‘Lost Symbol’ follows familiar story

    In “The Lost Symbol,” Dan Brown writes what he writes best — a story that is both awful and impossible to put down. The book runs exactly like “Angels and Demons” or “The Da Vinci Code.” If you’ve read either, you’ll recognize the beginning: an urgent call summons professor Robert Langdon from Harvard to Washington, D.C.

    His paternal mentor, professor Peter Solomon, has been kidnapped by a rogue Mason fanatic — think Silas in “The Da Vinci Code” — and for the next 400 pages, Langdon runs around the nation’s capital, deciphering symbols and eluding the CIA in his attempt to rescue his friend and save the world. He is aided by Peter’s sister, Katherine, who fulfills Brown’s typical brainy-yet-sexy scientist role. Her involvement in the story is unecessary, as is the sub-plot about Noetic science. Though this seems like an interesting topic, Brown shoves it into the plot and showers the reader with Wikipedia-derived facts.

    Overall, the book is typical Brown. The usual twists and red herrings seem contrived, making the plot appear random and unreliable. Also the long digressions into symbolism, Masonic history and Noetic science clog the writing.

    I ended up skimming entire chapters. Langdon grows more frustrating with each page. Once Langdon shows off his historical knowledge at a crime scene, the authorities always consider him the prime suspect. He should’ve learned to keep his mouth shut in the first two books, but I guess that would make his escapes from highly-trained agents less awesome. And it’s not like the authorities offer him much explanation either; no doubt Langdon is not mistaken in wondering why the CIA would be barking orders in the Capitol Building where they have no legal authority.

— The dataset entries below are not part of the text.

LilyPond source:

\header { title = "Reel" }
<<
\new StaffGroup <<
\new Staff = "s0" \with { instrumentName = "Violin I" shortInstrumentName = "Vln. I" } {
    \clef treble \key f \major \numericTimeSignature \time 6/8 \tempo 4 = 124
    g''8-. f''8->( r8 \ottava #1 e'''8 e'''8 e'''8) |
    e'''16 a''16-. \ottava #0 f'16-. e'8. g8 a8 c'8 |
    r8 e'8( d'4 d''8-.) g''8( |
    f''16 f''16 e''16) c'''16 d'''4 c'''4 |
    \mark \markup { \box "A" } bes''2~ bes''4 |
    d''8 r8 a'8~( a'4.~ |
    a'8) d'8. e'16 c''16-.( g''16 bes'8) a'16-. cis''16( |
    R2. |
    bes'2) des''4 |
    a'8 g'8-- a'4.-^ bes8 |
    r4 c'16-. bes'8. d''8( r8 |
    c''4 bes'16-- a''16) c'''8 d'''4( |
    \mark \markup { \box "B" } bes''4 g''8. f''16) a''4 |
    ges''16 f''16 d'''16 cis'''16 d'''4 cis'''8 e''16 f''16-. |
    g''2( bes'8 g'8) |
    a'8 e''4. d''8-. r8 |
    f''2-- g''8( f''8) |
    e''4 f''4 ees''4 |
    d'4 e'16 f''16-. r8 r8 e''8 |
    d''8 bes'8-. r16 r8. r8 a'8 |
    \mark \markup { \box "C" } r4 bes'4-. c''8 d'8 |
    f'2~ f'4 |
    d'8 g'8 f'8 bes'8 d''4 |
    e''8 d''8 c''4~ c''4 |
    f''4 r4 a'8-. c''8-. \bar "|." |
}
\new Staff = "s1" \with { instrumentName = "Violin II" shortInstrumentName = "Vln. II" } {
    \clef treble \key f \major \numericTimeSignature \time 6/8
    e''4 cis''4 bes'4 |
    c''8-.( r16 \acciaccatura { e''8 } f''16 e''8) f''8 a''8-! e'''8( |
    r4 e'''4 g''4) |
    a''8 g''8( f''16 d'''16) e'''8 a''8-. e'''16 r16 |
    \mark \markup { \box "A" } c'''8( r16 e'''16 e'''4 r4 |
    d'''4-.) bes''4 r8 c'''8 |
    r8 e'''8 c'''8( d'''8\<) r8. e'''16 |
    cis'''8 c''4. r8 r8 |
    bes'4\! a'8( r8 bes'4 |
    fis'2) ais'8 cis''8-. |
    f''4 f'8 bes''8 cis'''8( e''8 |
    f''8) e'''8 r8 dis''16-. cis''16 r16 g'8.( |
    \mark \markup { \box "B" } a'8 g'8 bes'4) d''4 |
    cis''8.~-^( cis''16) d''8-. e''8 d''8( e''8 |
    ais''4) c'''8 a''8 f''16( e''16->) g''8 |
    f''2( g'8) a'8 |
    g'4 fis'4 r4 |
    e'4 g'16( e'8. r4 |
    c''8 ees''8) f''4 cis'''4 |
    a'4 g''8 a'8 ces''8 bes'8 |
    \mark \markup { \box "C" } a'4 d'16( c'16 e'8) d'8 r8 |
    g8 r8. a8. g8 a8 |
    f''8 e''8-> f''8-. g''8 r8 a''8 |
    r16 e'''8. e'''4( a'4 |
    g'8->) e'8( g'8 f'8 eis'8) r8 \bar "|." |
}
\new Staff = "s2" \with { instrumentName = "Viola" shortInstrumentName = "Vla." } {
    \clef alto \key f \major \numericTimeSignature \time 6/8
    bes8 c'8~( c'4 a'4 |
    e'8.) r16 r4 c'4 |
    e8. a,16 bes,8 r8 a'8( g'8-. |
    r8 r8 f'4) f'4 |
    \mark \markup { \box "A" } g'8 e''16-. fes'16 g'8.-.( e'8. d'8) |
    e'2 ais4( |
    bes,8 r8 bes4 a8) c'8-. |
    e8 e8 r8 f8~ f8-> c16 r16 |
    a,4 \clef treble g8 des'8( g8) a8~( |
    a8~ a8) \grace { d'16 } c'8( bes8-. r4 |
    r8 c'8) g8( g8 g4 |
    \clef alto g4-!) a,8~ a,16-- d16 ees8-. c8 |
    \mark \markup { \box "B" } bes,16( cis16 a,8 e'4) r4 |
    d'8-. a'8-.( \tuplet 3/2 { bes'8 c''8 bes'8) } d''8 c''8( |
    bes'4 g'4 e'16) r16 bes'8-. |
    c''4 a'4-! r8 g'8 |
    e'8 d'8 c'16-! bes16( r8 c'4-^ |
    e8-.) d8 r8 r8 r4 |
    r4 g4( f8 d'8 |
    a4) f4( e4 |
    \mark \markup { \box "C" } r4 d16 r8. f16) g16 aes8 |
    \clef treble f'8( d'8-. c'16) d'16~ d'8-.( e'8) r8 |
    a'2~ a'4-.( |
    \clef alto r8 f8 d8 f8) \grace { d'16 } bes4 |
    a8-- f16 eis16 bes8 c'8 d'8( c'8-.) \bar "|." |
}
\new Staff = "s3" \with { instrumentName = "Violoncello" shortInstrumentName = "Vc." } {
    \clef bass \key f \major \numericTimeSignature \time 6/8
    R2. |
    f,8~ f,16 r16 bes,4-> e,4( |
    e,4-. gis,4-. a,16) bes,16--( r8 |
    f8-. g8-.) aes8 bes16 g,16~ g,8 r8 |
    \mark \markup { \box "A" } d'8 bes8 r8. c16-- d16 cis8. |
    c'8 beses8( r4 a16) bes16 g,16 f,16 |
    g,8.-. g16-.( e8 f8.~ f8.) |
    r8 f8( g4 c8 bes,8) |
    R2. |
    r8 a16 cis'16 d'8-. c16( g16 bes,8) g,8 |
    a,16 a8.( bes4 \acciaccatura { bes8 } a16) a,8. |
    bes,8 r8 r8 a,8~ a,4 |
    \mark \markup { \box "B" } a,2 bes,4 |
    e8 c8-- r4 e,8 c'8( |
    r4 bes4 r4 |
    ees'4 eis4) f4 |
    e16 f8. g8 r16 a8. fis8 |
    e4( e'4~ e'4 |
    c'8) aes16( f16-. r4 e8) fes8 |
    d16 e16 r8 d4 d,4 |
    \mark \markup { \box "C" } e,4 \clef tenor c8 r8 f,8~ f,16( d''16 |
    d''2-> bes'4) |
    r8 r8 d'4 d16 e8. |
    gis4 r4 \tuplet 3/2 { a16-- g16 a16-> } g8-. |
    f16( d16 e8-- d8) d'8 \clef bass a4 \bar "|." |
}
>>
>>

However, I haven’t checked Wikipedia lately, so maybe that’s changed.

    As I read, I searched for a character that had not appeared in every one of Dan’s books. The scientists and Masonic nerds were out, as was the token CIA director with unclear motives. I really thought the tattooed antagonist had potential — even a sort of deranged sex appeal — but his maniacal-genius charm fell by the wayside as the book progressed and he became another quasi-religious fanatic, like every other one of Brown’s villains.

    Brown does take quick stabs at philosophy, which I sort of enjoyed, but he fails to pull out anything insightful. Then again, it is Brown. He probably won’t change his characters’ forms anytime soon, and why should he? Cheap entertainment sells, and that’s what he gives you. I’d suggest borrowing from someone who has already spent their money. Read the first 150 pages, then skip to the end.